# K Nearest Neighbor Tutorial
- Author: Congxin (David) Xu
- Date: 2020/12/21

## Description

This tutorial is going to discuss how to implement K Nearest Neighbor model in `Python`. 

## Package Dependency

- [`pandas`](https://pandas.pydata.org/)
  - We will mainly use `pandas` for data manipulation and visualization. 
- [`sklearn`](https://scikit-learn.org/stable/modules/generated/sklearn.neighbors.KNeighborsClassifier.html)
  - Title: scikit-learn: machine learning in Python
  - This is package that contains the `sklearn.neighbors.KNeighborsClassifier` function that will perform the K-Nearest-Neighbor regression

## Use Case

- Solving regression type of problem
- Fill in missing period handling

## Caution

- Do not use to predict something the training data has not seen before.
- Need to find a way to convert categorical predictors to numeric predictors.

## Tutorial
Load the required modules

In [1]:
import pandas
import sklearn.neighbors

The data we will use is the housing price data from [Kaggle](https://www.kaggle.com/c/house-prices-advanced-regression-techniques).

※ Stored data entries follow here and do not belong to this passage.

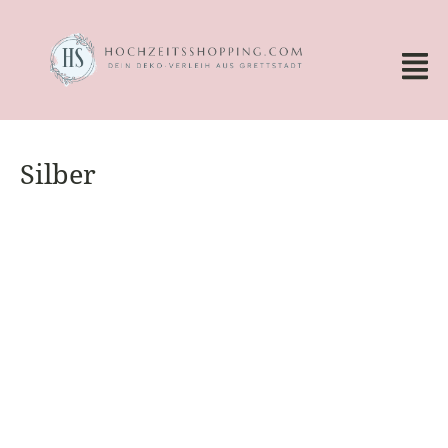
Silber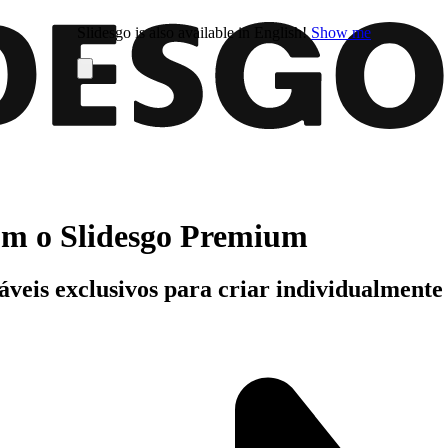
Slidesgo is also available in English!
Show me
com o Slidesgo Premium
áveis exclusivos para criar individualment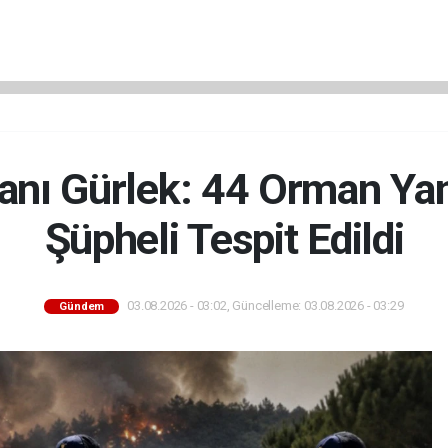
anı Gürlek: 44 Orman Ya
Şüpheli Tespit Edildi
03.08.2026 - 03:02, Güncelleme: 03.08.2026 - 03:29
Gündem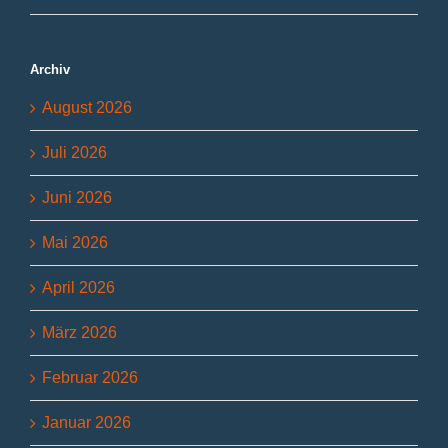
Archiv
August 2026
Juli 2026
Juni 2026
Mai 2026
April 2026
März 2026
Februar 2026
Januar 2026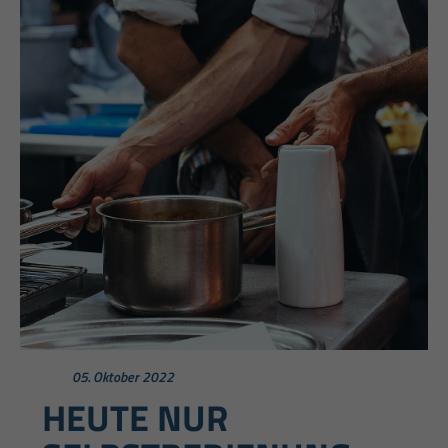
05. Oktober 2022
HEUTE NUR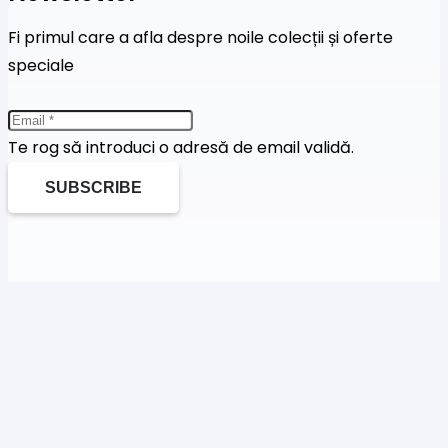
Fi primul care a afla despre noile colecții și oferte
speciale
Te rog să introduci o adresă de email validă.
SUBSCRIBE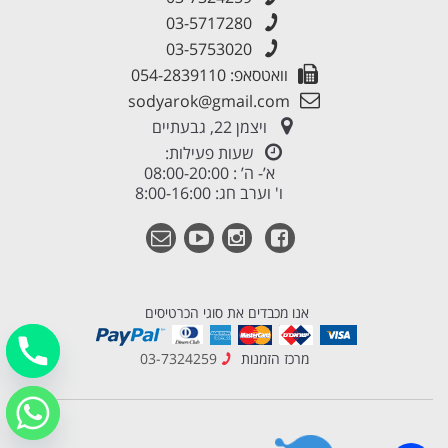
03-5717280
03-5753020
וואטסאפ: 054-2839110
sodyarok@gmail.com
ויצמן 22, גבעתיים
שעות פעילות:
א’- ה’ : 08:00-20:00
ו' וערב חג: 8:00-16:00
אנו מכבדים את סוגי הכרטיסים
מרכז הזמנות
03-7324259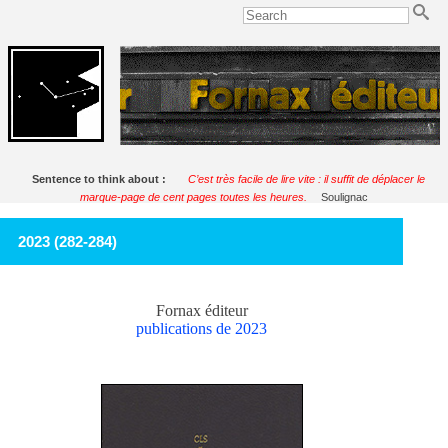
Sentence to think about :
C’est très facile de lire vite : il suffit de déplacer le
marque-page de cent pages toutes les heures.
Soulignac
2023 (282-284)
Fornax éditeur
publications de 2023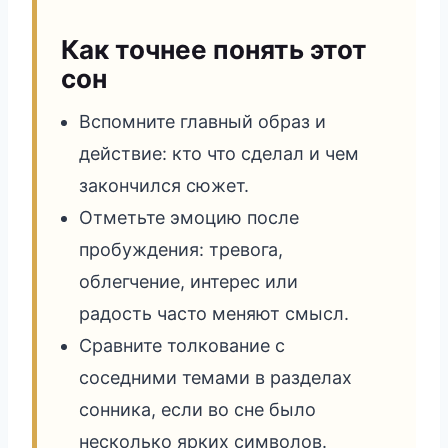
Как точнее понять этот
сон
Вспомните главный образ и
действие: кто что сделал и чем
закончился сюжет.
Отметьте эмоцию после
пробуждения: тревога,
облегчение, интерес или
радость часто меняют смысл.
Сравните толкование с
соседними темами в разделах
сонника, если во сне было
несколько ярких символов.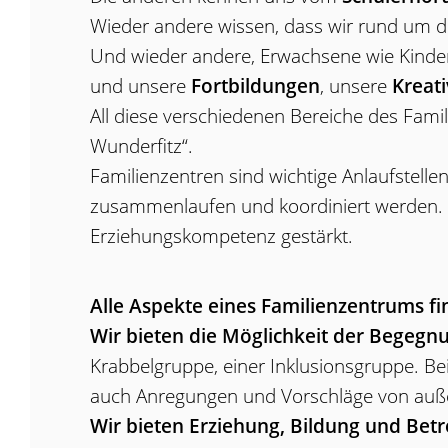
Wieder andere wissen, dass wir rund um 
Und wieder andere, Erwachsene wie Kinde
und unsere
Fortbildungen
, unsere
Kreat
All diese verschiedenen Bereiche des Fam
Wunderfitz“.
Familienzentren sind wichtige Anlaufstelle
zusammenlaufen und koordiniert werden. Hi
Erziehungskompetenz gestärkt.
Alle Aspekte eines Familienzentrums fi
Wir bieten die Möglichkeit der Begegn
Krabbelgruppe, einer Inklusionsgruppe. B
auch Anregungen und Vorschläge von auß
Wir bieten Erziehung, Bildung und Betr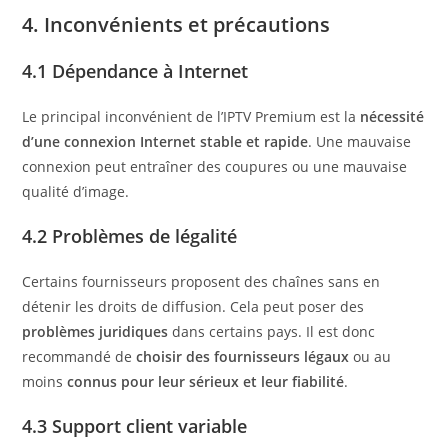
4. Inconvénients et précautions
4.1 Dépendance à Internet
Le principal inconvénient de l’IPTV Premium est la
nécessité
d’une connexion Internet stable et rapide
. Une mauvaise
connexion peut entraîner des coupures ou une mauvaise
qualité d’image.
4.2 Problèmes de légalité
Certains fournisseurs proposent des chaînes sans en
détenir les droits de diffusion. Cela peut poser des
problèmes juridiques
dans certains pays. Il est donc
recommandé de
choisir des fournisseurs légaux
ou au
moins
connus pour leur sérieux et leur fiabilité
.
4.3 Support client variable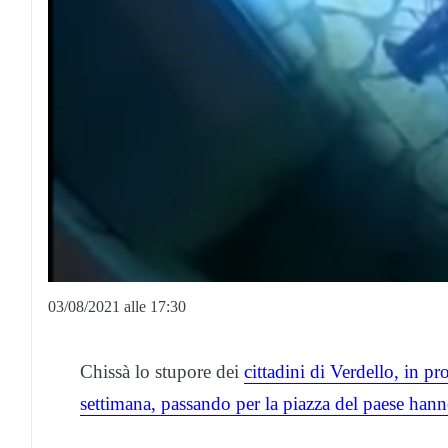
03/08/2021 alle 17:30
Chissà lo stupore dei
cittadini di Verdello, in 
settimana, passando per la piazza del paese hanno 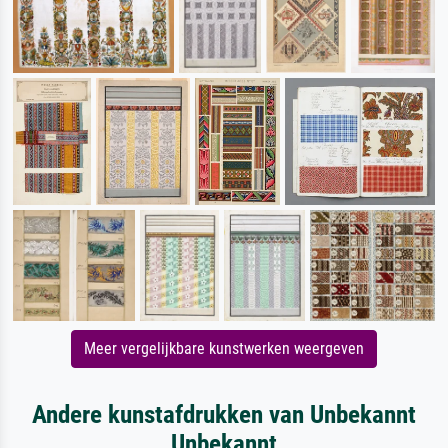
Meer vergelijkbare kunstwerken weergeven
Andere kunstafdrukken van Unbekannt
Unbekannt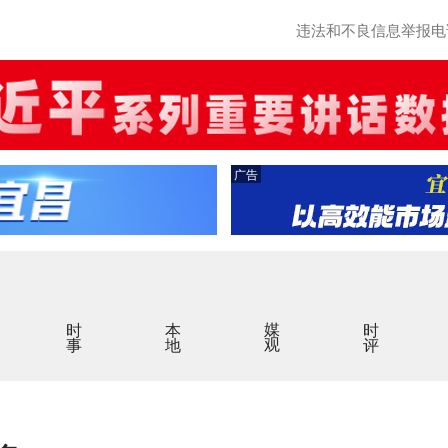
违法和不良信息举报电话：0
广告
时事
本地
媒观
时评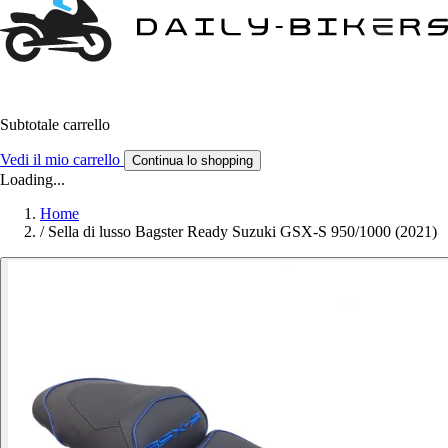
Subtotale carrello
Vedi il mio carrello
Continua lo shopping
Loading...
Home
/
Sella di lusso Bagster Ready Suzuki GSX-S 950/1000 (2021)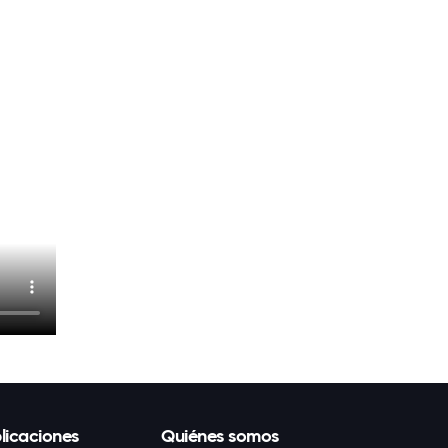
licaciones
Quiénes somos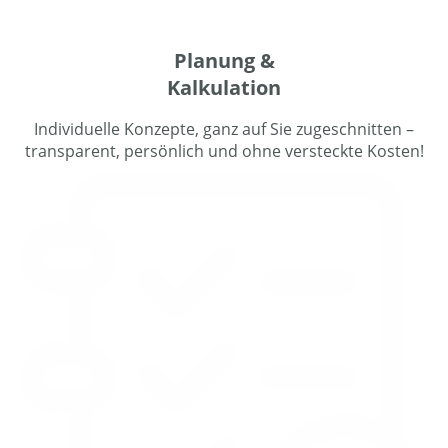
Planung &
Kalkulation
Individuelle Konzepte, ganz auf Sie zugeschnitten –
transparent, persönlich und ohne versteckte Kosten!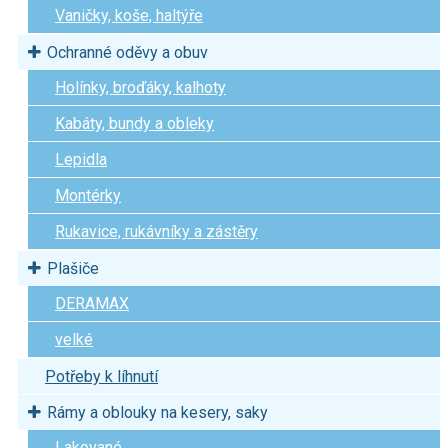
Vaničky, koše, haltýře
Ochranné oděvy a obuv
Holínky, broďáky, kalhoty
Kabáty, bundy a obleky
Lepidla
Montérky
Rukavice, rukávníky a zástěry
Plašiče
DERAMAX
velké
Potřeby k líhnutí
Rámy a oblouky na kesery, saky
Lakované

- Response Variable: **`price`**

**Read and Preview the Training Data**

In [2]:
train = pandas.read_csv('Data\\realestate-train.csv')
train.head()

Unnamed: 0,price,PoolArea,GarageCars,Fireplaces,TotRmsAbvGrd,Baths,SqFeet,CentralAir,Age,LotSize,BldgType,HouseStyle,condition
0,208.5,0,2,0,8,3,1710,Y,5,8450,1Fam,2Story,5
1,140.0,0,3,1,7,1,1717,Y,91,9550,1Fam,2Story,5
2,250.0,0,3,1,9,3,2198,Y,8,14260,1Fam,2Story,5
3,143.0,0,2,0,5,2,1362,Y,16,14115,1Fam,1.5Fin,5
4,307.0,0,2,1,7,2,1694,Y,3,10084,1Fam,1Story,5


**Read and Preview the Testing Data**

In [3]:
test = pandas.read_csv('Data\\realestate-test.csv')
test.head()

Unnamed: 0,PoolArea,GarageCars,Fireplaces,TotRmsAbvGrd,Baths,SqFeet,CentralAir,Age,LotSize,BldgType,HouseStyle,condition
0,0,2,0,6,2,1516,Y,45,10004,1Fam,1Story,6
1,0,1,0,4,1,616,Y,85,6000,1Fam,1Story,7
2,0,1,1,8,2,1696,Y,45,13673,1Fam,1Story,5
3,0,2,0,6,3,1479,Y,34,13517,1Fam,2Story,8
4,0,2,1,8,2,2217,Y,37,15865,1Fam,1Story,6


**For this tutorial, we will just focus on the following predictors:**

- `SqFeet`: *numeric*
- `Age`: *numeric*
- `BldgType`: *Categorical*

**The predictors are selected based on intuition and they are somewhat random. The purpose is to show that KNN can work with numeric and categorical variable.**

In [10]:
# Select the necessary columns in train
x_train = train[['SqFeet', 'Age', 'BldgType']]
y_train = train[['price']]
# Convert Categroical variable to numeric variable
tmp = pandas.factorize(x_train.BldgType)[0]
x_train.loc[:,'BldgType'] = tmp

A value is trying to be set on a copy of a slice from a DataFrame.
Try using .loc[row_indexer,col_indexer] = value instead

See the caveats in the documentation: https://pandas.pydata.org/pandas-docs/stable/user_guide/indexing.html#returning-a-view-versus-a-copy
  


In [8]:
x_train[['Age', 'BldgType']].groupby('BldgType').count()

Unnamed: 0_level_0,Age
BldgType,Unnamed: 1_level_1
0,962
1,25
2,39
3,96
4,38


In [5]:
# Select the necessary columns test
x_test = test[['SqFeet', 'Age', 'BldgType']]
# Convert Categroical variable to numeric variable
tmp = pandas.factorize(x_test.BldgType)[0]
x_test.loc[:,'BldgType'] = tmp

**Running the KNN Model**

In [6]:
# Choose a base case for 5 nearest neighbors
k = 5